AI Act article 50 : obligations de transparence pour chatbots et contenus générés

En bref

  • L'article 50 impose des obligations de transparence pour les systèmes à risque limité : informer l'utilisateur qu'il interagit avec une IA, étiqueter les contenus générés (texte, image, son, vidéo), et identifier les deepfakes. Ces obligations concernent un très grand nombre d'entreprises et sont déjà applicables, indépendamment du report du haut risque à 2027.

Les quatre obligations de l'article 50

  • Interaction avec une IA : lorsqu'un système interagit avec une personne (chatbot, assistant vocal), celle-ci doit être informée qu'elle échange avec une machine, sauf si c'est manifeste.
  • Contenu généré ou manipulé : les contenus produits par IA (texte, image, audio, vidéo) doivent être marqués de façon lisible par machine comme générés artificiellement.
  • Deepfakes : les contenus qui imitent des personnes, objets ou événements réels doivent être clairement identifiés comme artificiels.
  • Textes d'information au public : les textes générés par IA publiés pour informer sur des questions d'intérêt général doivent être signalés, sauf supervision humaine éditoriale.

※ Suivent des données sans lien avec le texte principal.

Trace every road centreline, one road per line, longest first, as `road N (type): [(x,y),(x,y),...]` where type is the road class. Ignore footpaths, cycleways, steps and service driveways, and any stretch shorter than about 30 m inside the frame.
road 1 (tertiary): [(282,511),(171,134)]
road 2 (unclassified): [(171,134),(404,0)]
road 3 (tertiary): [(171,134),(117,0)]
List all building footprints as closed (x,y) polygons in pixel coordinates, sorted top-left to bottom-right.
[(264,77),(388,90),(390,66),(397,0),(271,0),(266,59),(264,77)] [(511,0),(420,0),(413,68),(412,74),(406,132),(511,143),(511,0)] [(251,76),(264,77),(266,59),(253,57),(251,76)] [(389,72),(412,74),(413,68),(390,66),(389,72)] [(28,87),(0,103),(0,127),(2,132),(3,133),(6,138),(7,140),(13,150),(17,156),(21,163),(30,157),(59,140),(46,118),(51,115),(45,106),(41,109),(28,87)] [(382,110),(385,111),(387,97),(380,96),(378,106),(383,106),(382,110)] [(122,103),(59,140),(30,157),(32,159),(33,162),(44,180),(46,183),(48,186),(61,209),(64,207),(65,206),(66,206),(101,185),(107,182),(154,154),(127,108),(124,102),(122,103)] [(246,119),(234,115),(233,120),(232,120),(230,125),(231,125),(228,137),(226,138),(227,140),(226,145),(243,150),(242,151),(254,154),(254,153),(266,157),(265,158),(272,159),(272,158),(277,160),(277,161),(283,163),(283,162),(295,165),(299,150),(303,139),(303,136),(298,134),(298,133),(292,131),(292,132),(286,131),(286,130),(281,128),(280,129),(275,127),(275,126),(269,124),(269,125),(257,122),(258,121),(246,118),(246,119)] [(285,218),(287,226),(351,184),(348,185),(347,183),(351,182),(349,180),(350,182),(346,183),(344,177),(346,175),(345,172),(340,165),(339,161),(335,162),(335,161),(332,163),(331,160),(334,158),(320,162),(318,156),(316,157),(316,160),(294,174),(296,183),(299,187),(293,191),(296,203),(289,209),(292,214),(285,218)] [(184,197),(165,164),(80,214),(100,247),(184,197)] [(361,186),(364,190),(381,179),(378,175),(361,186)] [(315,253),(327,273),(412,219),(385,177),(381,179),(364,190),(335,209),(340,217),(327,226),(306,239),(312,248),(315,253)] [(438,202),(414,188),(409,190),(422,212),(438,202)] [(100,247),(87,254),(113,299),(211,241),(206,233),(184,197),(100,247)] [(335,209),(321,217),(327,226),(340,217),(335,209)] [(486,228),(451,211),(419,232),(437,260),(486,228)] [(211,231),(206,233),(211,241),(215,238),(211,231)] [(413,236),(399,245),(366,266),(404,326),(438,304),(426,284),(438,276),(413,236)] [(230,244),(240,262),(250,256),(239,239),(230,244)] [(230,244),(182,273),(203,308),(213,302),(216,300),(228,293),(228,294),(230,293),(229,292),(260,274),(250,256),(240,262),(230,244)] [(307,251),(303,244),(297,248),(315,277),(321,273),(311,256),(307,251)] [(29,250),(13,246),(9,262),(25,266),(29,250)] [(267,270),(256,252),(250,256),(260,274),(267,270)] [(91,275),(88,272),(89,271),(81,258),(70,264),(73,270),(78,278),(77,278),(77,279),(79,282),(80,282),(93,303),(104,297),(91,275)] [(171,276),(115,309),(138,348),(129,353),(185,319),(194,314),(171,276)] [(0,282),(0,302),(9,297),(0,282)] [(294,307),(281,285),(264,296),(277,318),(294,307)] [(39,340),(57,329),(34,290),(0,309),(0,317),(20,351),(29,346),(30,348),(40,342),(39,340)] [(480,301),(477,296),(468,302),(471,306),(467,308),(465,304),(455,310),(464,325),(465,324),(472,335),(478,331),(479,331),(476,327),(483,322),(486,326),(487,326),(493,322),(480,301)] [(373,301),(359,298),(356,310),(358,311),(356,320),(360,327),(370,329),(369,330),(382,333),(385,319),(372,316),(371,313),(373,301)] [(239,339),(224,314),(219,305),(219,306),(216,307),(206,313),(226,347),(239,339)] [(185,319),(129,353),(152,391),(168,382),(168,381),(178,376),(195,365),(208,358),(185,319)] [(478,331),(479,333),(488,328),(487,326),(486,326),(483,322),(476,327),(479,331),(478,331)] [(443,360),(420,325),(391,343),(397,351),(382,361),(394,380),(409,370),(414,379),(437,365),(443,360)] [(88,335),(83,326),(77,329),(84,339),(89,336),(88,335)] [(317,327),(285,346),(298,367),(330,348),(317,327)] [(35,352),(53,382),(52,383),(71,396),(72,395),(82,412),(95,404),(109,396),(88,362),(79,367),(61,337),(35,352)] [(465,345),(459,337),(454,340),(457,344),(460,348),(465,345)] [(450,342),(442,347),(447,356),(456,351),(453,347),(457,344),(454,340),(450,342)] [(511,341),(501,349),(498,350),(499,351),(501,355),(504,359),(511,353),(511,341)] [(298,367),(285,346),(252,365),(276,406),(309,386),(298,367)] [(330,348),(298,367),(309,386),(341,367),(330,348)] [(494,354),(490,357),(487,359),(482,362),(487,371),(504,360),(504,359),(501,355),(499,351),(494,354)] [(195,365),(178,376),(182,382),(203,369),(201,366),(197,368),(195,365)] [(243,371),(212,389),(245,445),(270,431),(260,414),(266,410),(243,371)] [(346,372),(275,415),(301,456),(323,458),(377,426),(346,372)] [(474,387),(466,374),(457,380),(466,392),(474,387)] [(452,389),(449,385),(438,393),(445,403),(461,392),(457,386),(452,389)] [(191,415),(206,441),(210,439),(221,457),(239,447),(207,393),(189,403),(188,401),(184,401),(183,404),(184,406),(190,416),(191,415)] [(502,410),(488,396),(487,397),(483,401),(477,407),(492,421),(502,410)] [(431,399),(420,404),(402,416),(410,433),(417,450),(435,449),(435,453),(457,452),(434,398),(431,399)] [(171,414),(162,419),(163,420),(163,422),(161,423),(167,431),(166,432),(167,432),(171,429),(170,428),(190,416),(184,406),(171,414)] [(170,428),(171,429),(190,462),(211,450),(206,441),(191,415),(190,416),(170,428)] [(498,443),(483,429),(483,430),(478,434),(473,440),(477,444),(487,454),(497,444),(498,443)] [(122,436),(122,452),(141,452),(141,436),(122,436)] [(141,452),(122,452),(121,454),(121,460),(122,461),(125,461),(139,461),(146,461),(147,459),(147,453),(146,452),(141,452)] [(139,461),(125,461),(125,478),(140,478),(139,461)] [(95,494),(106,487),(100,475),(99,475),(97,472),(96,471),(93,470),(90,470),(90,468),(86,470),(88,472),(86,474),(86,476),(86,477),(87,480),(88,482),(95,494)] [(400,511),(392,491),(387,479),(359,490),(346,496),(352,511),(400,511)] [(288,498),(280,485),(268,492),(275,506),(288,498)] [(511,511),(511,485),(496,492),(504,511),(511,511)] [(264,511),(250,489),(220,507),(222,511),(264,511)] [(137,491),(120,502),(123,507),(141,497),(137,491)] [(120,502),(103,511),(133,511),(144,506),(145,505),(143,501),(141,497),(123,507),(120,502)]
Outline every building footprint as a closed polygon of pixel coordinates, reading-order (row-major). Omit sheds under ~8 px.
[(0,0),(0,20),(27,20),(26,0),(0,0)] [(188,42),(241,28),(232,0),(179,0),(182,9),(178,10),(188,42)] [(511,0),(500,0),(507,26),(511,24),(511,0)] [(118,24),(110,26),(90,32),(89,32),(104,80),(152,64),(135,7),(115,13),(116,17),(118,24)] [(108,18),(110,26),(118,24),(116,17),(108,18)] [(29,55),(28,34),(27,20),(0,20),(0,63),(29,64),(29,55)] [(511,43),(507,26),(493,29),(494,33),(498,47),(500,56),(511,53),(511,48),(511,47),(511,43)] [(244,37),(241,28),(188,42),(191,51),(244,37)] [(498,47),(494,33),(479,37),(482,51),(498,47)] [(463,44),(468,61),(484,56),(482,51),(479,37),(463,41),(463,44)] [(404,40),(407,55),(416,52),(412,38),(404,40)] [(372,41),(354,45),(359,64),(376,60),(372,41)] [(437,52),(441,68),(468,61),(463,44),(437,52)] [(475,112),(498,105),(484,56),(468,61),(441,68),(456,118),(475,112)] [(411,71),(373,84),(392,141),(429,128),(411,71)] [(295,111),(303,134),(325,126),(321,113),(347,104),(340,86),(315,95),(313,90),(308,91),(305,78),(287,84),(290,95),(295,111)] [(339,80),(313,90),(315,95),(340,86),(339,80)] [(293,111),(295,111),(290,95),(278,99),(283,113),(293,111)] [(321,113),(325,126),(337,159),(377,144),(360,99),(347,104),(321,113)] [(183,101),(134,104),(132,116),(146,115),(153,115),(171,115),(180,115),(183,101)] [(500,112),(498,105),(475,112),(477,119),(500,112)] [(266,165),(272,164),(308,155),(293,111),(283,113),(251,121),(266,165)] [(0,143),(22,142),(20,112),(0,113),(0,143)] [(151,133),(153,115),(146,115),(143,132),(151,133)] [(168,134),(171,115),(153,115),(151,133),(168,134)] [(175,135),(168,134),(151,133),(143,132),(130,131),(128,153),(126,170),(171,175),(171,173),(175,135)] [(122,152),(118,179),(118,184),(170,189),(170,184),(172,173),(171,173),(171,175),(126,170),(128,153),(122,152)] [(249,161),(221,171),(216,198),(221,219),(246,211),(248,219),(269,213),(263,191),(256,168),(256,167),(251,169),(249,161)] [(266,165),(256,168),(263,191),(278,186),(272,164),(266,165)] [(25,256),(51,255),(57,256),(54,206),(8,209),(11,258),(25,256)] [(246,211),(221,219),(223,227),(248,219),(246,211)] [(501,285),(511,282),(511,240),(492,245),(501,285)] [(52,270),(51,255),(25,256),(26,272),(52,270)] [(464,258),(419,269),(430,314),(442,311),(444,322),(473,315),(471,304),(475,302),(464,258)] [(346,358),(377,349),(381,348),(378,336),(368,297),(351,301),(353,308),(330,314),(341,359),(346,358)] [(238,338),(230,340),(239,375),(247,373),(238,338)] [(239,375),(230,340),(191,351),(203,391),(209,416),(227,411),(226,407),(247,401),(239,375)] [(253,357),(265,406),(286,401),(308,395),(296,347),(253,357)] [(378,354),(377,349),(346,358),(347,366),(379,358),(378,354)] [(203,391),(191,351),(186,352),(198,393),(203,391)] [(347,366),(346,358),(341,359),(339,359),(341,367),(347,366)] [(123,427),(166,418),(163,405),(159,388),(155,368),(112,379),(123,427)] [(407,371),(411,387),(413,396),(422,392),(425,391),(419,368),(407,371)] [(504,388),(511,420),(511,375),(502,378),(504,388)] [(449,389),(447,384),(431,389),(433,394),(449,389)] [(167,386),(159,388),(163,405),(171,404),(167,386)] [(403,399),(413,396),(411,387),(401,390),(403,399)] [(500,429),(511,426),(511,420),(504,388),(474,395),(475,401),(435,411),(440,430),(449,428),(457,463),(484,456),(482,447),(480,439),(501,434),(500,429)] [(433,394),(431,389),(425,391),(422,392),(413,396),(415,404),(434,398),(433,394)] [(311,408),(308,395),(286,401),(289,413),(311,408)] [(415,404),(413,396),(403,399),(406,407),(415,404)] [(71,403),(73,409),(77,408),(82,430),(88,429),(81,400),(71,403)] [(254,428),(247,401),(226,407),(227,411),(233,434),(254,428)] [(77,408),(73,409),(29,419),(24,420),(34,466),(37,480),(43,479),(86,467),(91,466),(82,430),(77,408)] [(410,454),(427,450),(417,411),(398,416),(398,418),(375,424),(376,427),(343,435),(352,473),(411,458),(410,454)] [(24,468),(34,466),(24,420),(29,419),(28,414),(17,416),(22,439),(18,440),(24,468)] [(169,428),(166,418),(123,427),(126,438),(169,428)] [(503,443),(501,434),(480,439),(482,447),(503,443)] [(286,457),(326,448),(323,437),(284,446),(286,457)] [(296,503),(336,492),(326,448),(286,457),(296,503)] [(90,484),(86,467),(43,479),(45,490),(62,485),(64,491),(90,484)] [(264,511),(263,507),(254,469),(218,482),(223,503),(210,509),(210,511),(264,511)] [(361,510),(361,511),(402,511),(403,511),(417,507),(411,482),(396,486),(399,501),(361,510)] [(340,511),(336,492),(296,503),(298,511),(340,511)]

Comment l'appliquer concrètement

Sur un chatbot : affichez une mention claire dès l'ouverture — « Vous échangez avec un assistant virtuel. » L'information doit être visible, pas dissimulée dans les CGU. Si l'assistant peut transférer vers un humain, indiquez-le.

Sur les contenus générés : deux niveaux — une mention visible (« Image générée par IA ») et, quand c'est techniquement possible, un marquage lisible par machine (watermarking, métadonnées). Les standards techniques de marquage se structurent : suivez leur évolution.

Sur les deepfakes : toute reproduction synthétique d'une personne réelle doit être signalée comme artificielle. L'enjeu déborde la conformité : réputation et responsabilité en cas d'usage trompeur.

Les exceptions

Certaines exceptions existent : lorsque l'interaction avec l'IA est manifeste, ou lorsqu'un contenu généré fait l'objet d'un contrôle éditorial humain avec responsabilité éditoriale. Mais ces exceptions sont d'interprétation stricte : dans le doute, mieux vaut informer. Bonne pratique : intégrez la transparence dès la conception (transparency by design) plutôt que de l'ajouter après coup. Une mention native passe mieux qu'un avertissement plaqué.